In the movie "Joker," Arthur Fleck ekes out a miserable living as a party clown in Gotham City, 1981. Crime is up, unemployment is up, and poverty is up. Violent events lead Arthur to become a folk hero in a rapidly intensifying class struggle. The movie is an unofficial imagining of the origin story for the Batman villain, the Joker.
The New Yorker published a piece titled “'Joker' Is a Viewing Experience of Rare, Numbing Emptiness,” which says the following:
“Joker” is an intensely racialized movie, a drama awash in racial iconography that is so prevalent in the film, so provocative, and so unexamined as to be bewildering. What it seems to be saying is utterly incoherent, beyond the suggestion that Arthur, who is mentally ill, becomes violent after being assaulted by a group of people of color—and he suffers callous behavior from one black woman, and believes that he’s being ignored by another, and reacts with jubilation at the idea of being a glamorous white star amid a supporting cast of cheerful black laborers. But, unlike the public discourse around the Central Park Five, and unlike the case of Bernhard Goetz, and unlike the world, the discourse in “Joker” and the thought processes of Arthur Fleck are utterly devoid of any racial or social specificity.
I
do not know what this means or how the film would be different if the
racial iconography were more examined or if the movie had more racial or
social specificity. I agree that “Joker” does not reinforce a
politically left-leaning perspective on race, but I do not see how that
makes the movie bad. I think the movie is good.
“Joker” is a sick person’s fantasy about meeting real-world conditions that allow the fantasy to become reality. Arthur thought he was a victim.

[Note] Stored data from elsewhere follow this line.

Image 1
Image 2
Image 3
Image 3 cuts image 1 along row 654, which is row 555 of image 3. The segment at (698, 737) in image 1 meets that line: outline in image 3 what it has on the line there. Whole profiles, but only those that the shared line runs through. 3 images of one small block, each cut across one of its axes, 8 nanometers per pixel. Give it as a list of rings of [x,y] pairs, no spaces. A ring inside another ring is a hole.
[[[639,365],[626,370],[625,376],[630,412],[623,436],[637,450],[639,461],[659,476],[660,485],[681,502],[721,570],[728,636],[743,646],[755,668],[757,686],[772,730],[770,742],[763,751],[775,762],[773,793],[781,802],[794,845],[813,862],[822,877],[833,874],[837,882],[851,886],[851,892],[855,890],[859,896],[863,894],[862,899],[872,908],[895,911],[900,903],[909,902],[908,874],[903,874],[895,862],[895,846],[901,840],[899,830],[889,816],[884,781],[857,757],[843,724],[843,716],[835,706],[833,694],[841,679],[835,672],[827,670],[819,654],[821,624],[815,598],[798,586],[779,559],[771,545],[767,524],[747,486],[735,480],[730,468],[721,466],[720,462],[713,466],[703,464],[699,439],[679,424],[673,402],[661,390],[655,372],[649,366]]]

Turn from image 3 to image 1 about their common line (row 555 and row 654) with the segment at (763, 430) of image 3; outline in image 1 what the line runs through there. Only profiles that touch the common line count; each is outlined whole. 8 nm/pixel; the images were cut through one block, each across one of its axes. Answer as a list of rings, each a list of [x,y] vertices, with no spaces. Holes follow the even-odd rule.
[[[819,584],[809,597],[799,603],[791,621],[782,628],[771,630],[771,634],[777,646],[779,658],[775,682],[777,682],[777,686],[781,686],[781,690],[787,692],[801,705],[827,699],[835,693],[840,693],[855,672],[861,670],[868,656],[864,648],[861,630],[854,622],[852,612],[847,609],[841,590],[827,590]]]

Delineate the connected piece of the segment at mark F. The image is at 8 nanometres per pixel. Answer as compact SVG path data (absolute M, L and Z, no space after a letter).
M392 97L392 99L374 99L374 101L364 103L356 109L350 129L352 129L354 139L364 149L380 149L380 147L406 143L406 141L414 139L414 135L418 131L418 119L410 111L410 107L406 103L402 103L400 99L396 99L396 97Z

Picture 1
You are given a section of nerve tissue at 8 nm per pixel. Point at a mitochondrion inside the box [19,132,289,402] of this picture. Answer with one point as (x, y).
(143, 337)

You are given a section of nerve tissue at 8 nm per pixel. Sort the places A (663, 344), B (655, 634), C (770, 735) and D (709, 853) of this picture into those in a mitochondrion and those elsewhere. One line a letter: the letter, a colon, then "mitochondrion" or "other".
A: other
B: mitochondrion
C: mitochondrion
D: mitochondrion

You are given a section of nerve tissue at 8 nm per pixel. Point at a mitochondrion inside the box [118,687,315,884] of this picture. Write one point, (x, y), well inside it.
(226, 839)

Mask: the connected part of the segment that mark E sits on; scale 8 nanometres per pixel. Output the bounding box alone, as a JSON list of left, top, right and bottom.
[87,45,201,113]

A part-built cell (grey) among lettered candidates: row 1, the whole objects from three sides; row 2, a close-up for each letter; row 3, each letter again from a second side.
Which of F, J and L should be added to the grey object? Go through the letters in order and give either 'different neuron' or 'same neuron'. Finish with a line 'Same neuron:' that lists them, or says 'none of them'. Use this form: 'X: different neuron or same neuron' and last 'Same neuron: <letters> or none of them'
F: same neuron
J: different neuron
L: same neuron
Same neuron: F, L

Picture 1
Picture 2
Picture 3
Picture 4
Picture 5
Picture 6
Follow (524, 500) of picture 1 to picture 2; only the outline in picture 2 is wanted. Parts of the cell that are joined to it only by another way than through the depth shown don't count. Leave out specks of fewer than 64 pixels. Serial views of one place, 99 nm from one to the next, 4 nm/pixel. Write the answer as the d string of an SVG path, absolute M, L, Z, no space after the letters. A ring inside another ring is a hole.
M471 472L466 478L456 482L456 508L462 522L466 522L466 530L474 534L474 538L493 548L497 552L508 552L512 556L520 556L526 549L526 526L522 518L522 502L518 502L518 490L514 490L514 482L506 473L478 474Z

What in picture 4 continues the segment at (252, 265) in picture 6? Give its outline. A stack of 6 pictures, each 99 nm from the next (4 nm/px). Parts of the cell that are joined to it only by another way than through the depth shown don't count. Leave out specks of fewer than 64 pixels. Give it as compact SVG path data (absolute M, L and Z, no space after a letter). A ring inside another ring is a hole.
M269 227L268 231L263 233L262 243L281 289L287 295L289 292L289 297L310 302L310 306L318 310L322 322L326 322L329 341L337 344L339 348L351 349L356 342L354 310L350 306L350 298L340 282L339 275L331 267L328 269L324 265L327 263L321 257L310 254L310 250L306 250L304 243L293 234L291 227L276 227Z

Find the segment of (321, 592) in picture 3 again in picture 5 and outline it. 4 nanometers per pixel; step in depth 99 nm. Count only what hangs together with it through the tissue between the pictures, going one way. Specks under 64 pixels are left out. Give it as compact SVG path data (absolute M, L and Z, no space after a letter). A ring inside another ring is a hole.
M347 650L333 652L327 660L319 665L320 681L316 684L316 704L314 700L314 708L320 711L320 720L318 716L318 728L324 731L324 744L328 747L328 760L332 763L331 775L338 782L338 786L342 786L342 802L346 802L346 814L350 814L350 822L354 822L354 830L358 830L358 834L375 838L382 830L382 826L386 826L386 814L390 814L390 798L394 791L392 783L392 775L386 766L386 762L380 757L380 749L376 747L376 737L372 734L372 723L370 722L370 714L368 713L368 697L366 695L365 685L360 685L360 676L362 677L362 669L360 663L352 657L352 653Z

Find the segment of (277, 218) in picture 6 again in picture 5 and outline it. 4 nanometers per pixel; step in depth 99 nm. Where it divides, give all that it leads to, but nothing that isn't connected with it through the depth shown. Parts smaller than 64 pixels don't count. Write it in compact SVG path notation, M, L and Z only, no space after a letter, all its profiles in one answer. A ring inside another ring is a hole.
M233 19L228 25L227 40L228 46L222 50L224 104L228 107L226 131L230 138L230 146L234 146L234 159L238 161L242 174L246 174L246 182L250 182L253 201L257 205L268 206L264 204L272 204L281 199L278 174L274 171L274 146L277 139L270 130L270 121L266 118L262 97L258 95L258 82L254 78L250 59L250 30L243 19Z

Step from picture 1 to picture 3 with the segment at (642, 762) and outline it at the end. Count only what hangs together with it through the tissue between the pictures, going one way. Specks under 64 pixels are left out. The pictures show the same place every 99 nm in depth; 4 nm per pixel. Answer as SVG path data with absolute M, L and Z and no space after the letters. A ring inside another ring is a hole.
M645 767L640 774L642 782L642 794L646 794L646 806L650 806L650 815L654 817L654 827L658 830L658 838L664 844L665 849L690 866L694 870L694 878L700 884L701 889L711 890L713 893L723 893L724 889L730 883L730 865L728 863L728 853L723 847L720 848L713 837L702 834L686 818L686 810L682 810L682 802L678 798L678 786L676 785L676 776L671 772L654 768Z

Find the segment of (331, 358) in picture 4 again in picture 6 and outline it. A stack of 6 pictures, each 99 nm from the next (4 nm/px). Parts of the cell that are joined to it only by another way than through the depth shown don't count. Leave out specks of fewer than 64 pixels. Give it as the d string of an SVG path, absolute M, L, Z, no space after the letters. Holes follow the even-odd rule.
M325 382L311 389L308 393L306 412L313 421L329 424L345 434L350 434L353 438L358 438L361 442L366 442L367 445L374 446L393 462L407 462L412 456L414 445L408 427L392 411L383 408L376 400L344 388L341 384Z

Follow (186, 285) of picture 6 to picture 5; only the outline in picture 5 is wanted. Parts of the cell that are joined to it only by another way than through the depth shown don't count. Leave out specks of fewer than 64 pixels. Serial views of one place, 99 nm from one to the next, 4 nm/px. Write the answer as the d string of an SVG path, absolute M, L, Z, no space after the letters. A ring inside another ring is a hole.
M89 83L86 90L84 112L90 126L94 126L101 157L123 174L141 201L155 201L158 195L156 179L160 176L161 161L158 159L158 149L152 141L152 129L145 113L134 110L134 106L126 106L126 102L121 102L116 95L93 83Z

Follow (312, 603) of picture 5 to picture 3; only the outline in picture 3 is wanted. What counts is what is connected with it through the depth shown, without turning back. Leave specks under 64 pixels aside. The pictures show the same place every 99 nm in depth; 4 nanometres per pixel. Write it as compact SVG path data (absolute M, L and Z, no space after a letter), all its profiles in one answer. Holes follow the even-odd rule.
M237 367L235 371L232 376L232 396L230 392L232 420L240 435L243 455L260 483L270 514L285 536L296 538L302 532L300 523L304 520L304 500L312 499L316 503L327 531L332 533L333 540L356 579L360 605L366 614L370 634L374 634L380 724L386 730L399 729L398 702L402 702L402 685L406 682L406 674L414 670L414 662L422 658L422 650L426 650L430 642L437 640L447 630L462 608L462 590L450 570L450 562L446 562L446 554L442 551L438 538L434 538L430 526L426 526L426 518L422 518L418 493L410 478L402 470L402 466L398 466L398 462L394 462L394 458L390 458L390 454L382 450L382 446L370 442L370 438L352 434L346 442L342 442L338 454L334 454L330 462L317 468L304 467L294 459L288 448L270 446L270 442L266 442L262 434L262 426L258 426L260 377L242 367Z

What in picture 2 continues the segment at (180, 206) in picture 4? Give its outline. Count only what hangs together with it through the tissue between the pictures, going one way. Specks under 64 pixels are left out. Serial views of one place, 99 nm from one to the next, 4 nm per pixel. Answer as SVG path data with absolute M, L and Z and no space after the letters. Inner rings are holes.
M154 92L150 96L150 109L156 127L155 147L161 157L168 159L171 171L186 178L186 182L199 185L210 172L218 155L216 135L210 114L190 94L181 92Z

I used to think that my life was a tragedy, but now I realize, it's a fucking comedy.He was nice to people, but they responded with indifference or cruelty. He discovered the power of revenge and began leading a class war.
What do you get when you cross a mentally ill loner with a society that abandons him and treats him like trash? You get what you fuckin' deserve!
Arthur's story and dialog gradually allude to a populist and class-oriented politics, which can be manipulated by demagogues and made dangerous. But this movie dwells in the origins of the discontent that allows a populace to accept demagoguery and then turn dangerous and to fascism. Arthur, during a serendipitous turn as a guest on a late-night talk show, asks his celebrity host, Murray:
Have you seen what it's like out there, Murray? Do you ever actually leave the studio? Everybody just yells and screams at each other. Nobody's civil anymore. Nobody thinks what it's like to be the other guy. You think men like Thomas Wayne ever think what it's like to be someone like me? To be somebody but themselves? They don't. They think that we'll just sit there and take it, like good little boys! That we won't werewolf and go wild!
Notes:
- "Joker" was released in 2019, was directed and produced by Todd Phillips, who co-wrote the screenplay with Scott Silver. The film stars Joaquin Phoenix as the Joker.
- I do not know if the concept started out as such, but I drew lines to Trump’s political rise leading into the 2016 election.
- The New Yorker also published a formal review of “Joker,” which was also critical. That review is fine.
- "All I Have Are Negative Thoughts."